THE death at 91 of Leo Abse, the former Pontypool and Torfaen MP, leaves Gwent without one of its Grand Old Men of politics. MIKE BUCKINGHAM takes a look back at the life of the man at the heart of the 1960s sexual revolution.

MY first conversation with Leo Abse must have been 40 years ago. Whilst the date is vague the subject matter easily comes to mind.

It was male prophylactics.

As I recall we spoke about people who smuggled such items, freely available as the fruits of the sexual revolution in Britain but still banned in what was still at that time a deeply religious Irish republic.

I'm not sure the story ever got published because newspapers in those days lagged some way behind public attitudes which were rapidly changing in the 1960s.

Periodically, for a selection of other newspapers but most latterly the South Wales Argus I would have occasion to speak to the parliamentarian, politician, instinctive socialist, free-thinker, dandy and wit who must be regarded as one of the architects of the post-war social revolution.

What the Rolling Stones, Jimi Hendrix, the Hippies, Easy Rider, the student revolt and the International Socialists did clamorously for the 1960s the politician even then in his early middle age did in a less strident way but one which it could be argued, was more enduring.

There is a happenstance both solemn and pleasing about Leo Abse dying in the same week as it was announced that MI5 Britain's secret service was to actively recruit gays having previously banned them on account of their being thought vulnerable to blackmail.

It was Abse's bill that on July 27,1967 finally achieved what he had campaigned for for more than a decade which was the legalisation of homosexuality.

In this matter he was to have a distressing insight of the damage and pain blackmailers could inflict when they battened onto his friend Lord Tonypandy the former House of Commons speaker George Thomas and threatened to expose homosexual trysts.

"He was living at a time when any overt expression of his homosexuality could have led to utter personal disaster and the end of his public life" Abse reflected, adding that he had intervened a number of times to protect George Thomas at one point lending him £800 (a small fortune at the time) to pay off the blackmailer.

Despite exertions on behalf of homosexuals Leo Abse remarked cheerfully that the best way to achieve the age of age of 90 which he did last year was 'to have the love of a good woman'.

This he certainly had having eight years before his death married Ania Czepulkowska a Polish artist who once worked as an electrician in the Gdansk shipyard.

Ms Czepulkowska who was 50 years Abse's junior stopped to admire Leo Abse's garden and fell into conversation with him.

She was subsequently able to erase some of the pain at the loss of his first wife Marjorie and bring pleasure to his last years.

"She married me for sex.
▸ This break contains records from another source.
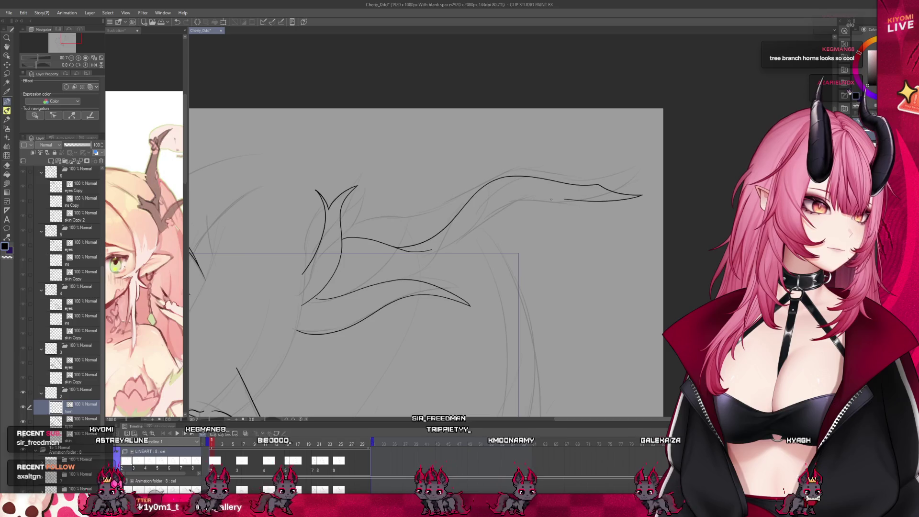
{"action": "scroll", "coordinate": [393, 185], "scroll_direction": "down", "scroll_amount": 5}
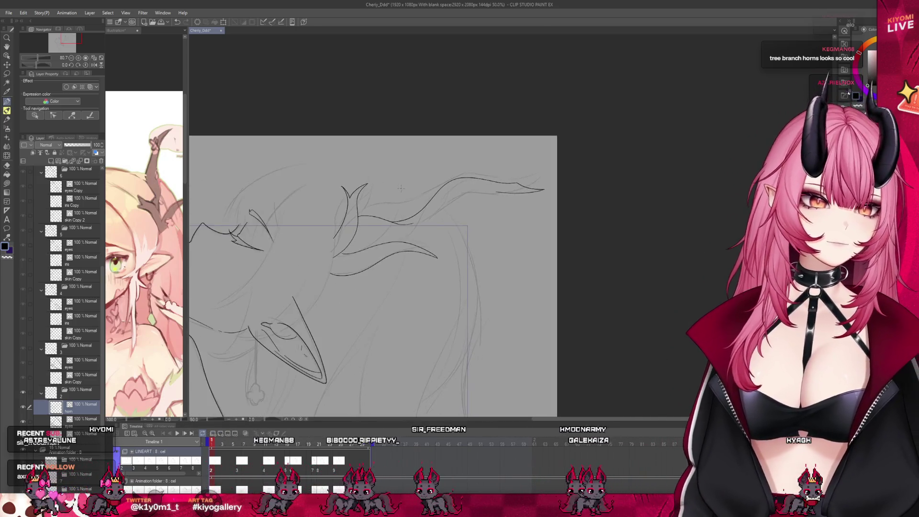
{"action": "scroll", "coordinate": [332, 218], "scroll_direction": "up", "scroll_amount": 2}
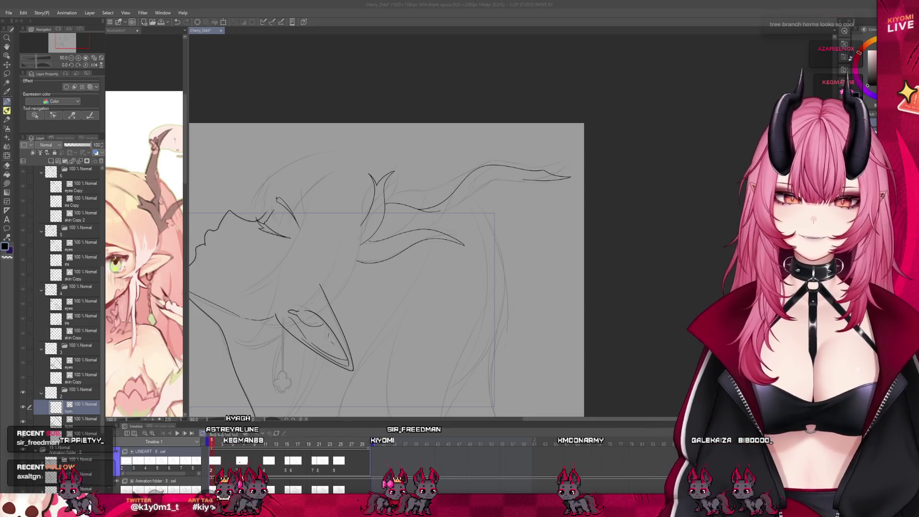
- Add a horn stroke and close the gap in the lower horn line
{"action": "scroll", "coordinate": [483, 149], "scroll_direction": "up", "scroll_amount": 5}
I married her for money" Leo Abse said with a laugh.

His flamboyance might be considered unusual in the son of Jewish immigrants to Cardiff for whom stern enterprise was the norm but one sensed when interviewing him that he consciously realised that 'characters' tended to get their ideas across much better than political drones.

Which is not to say that the dandyish costumes (he was a fashion icon of the 1960s at one time I seem to recall, favouring lace frills) and strongly advocated views were done for effect.

His ability to identify a flow and deftly go against it first became evident when he served with the RAF during the war setting up a democratic forum at his base in the Middle East.

Even for the relatively egalitarian RAF this was a step too far. The move precipitated his arrest by RAF Police and a debate in the House of Commons.

Something in the British psyche loves the nail that refuses to be hammered flat; the man who thumbs his nose at pomposity and is not afraid to speak his mind even when public sentiment is against him.

At a time when the nation was in martial mood in the run-up to the Falklands campaign Leo Abse opposed retaking the islands by force.

Greyer politicians with such a stance would have gone down like the Belgrano but his stance hardly damaged Abse at all.

If one were forced to invent a phrase to sum up the life of Leo Abse it would have to be Effervescence with a Purpose.

I don't suppose I spoke to him more than once every couple of years but each time he was the same man who resolutely refused to surrender his outspokenness.

As might be imagined he disliked Mrs Thatcher and said so in print but was hardly less forgiving of Tony Blair and politicians of a slicker but more cynical age.

Right up until the end Leo Abse wrote on sexual themes from scholarly pieces about in vitrio fertilisation to his reflections upon subjects touching upon ex-President Clinton and the Monica Lewinsky affair.

Leo Abse on his own admission grew old disgracefully, revelling in the description of him as a troublemaker.

Most loved him, but even those who did not respected the socialist cavalier.